▸ PROBLEM TO WORK ON
Only the pictures are dropped. Restate each line below word for word.

▸ ENTRIES PROVIDED
____________

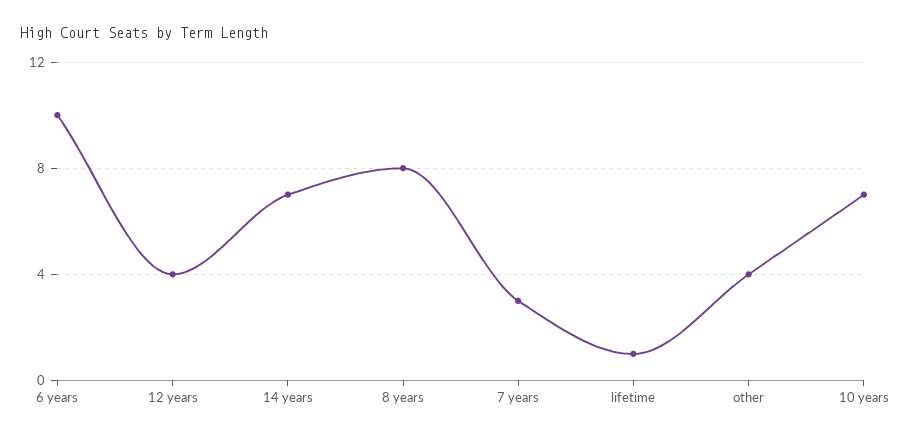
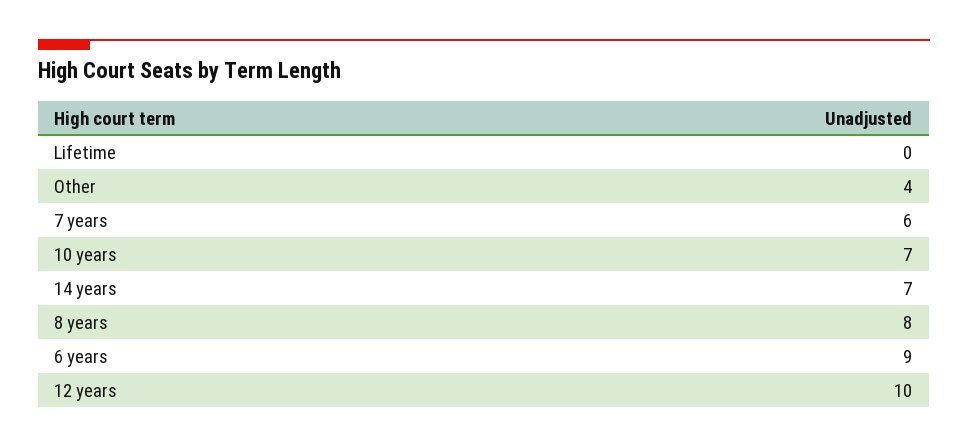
  {
-   "6 years": 10,
+   "6 years": 9,
-   "12 years": 4,
+   "12 years": 10,
    "14 years": 7,
    "8 years": 8,
-   "7 years": 3,
+   "7 years": 6,
-   "lifetime": 1,
+   "lifetime": 0,
    "other": 4,
    "10 years": 7
  }

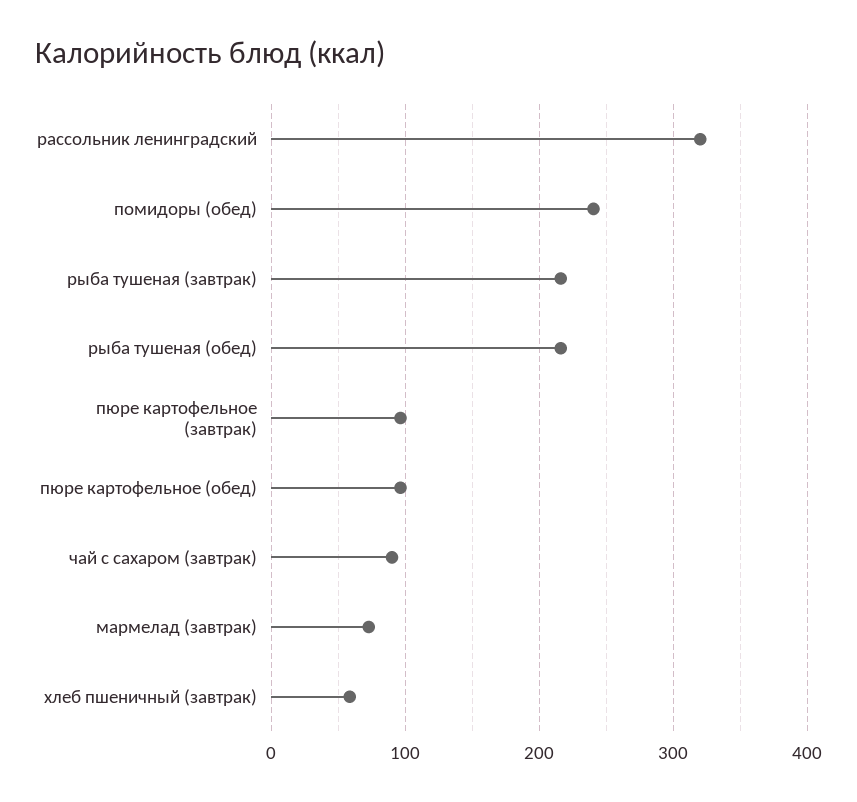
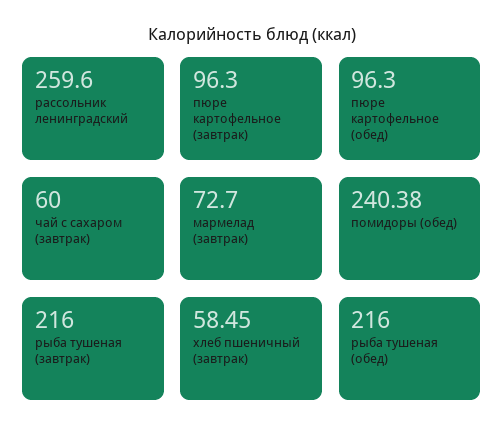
  {
-   "рассольник ленинградский": 320,
+   "рассольник ленинградский": 259.6,
    "помидоры (обед)": 240.38,
    "рыба тушеная (завтрак)": 216,
    "рыба тушеная (обед)": 216,
    "пюре картофельное (завтрак)": 96.3,
    "пюре картофельное (обед)": 96.3,
-   "чай с сахаром (завтрак)": 90,
+   "чай с сахаром (завтрак)": 60,
    "мармелад (завтрак)": 72.7,
    "хлеб пшеничный (завтрак)": 58.45
  }

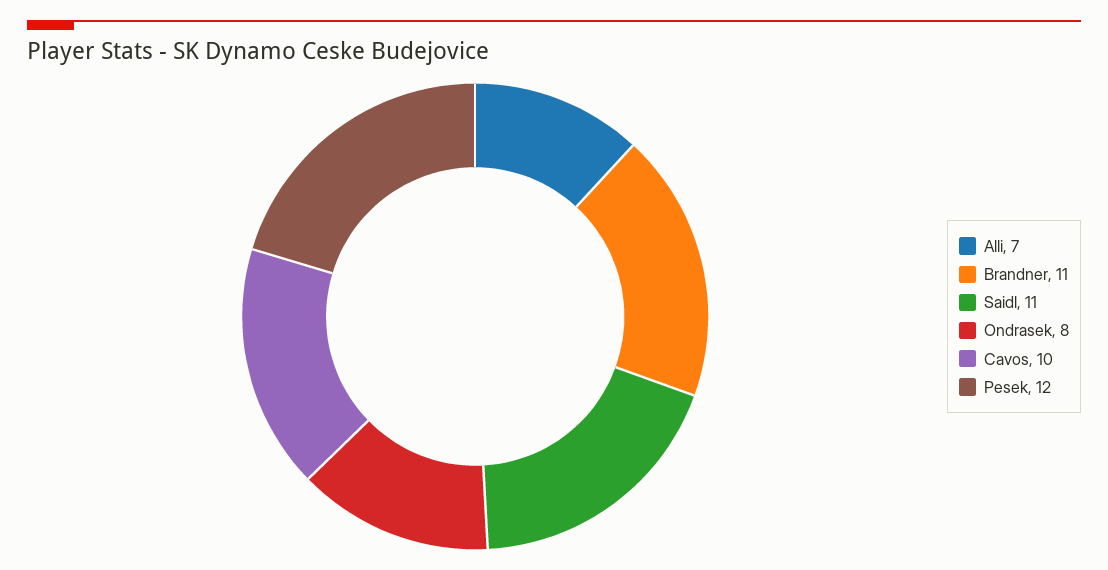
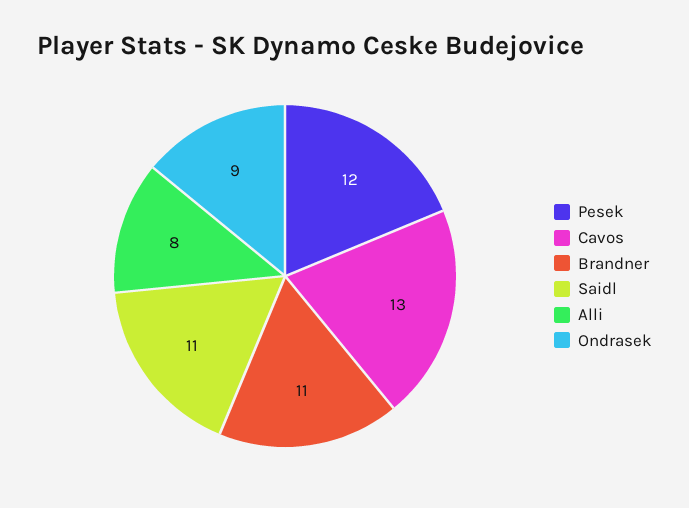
  {
-   "Alli": 7,
+   "Alli": 8,
    "Brandner": 11,
    "Saidl": 11,
-   "Ondrasek": 8,
+   "Ondrasek": 9,
-   "Cavos": 10,
+   "Cavos": 13,
    "Pesek": 12
  }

____________

▸ EXERCISE ANSWER
  {
-   "6 years": 10,
+   "6 years": 9,
-   "12 years": 4,
+   "12 years": 10,
    "14 years": 7,
    "8 years": 8,
-   "7 years": 3,
+   "7 years": 6,
-   "lifetime": 1,
+   "lifetime": 0,
    "other": 4,
    "10 years": 7
  }

  {
-   "рассольник ленинградский": 320,
+   "рассольник ленинградский": 259.6,
    "помидоры (обед)": 240.38,
    "рыба тушеная (завтрак)": 216,
    "рыба тушеная (обед)": 216,
    "пюре картофельное (завтрак)": 96.3,
    "пюре картофельное (обед)": 96.3,
-   "чай с сахаром (завтрак)": 90,
+   "чай с сахаром (завтрак)": 60,
    "мармелад (завтрак)": 72.7,
    "хлеб пшеничный (завтрак)": 58.45
  }

  {
-   "Alli": 7,
+   "Alli": 8,
    "Brandner": 11,
    "Saidl": 11,
-   "Ondrasek": 8,
+   "Ondrasek": 9,
-   "Cavos": 10,
+   "Cavos": 13,
    "Pesek": 12
  }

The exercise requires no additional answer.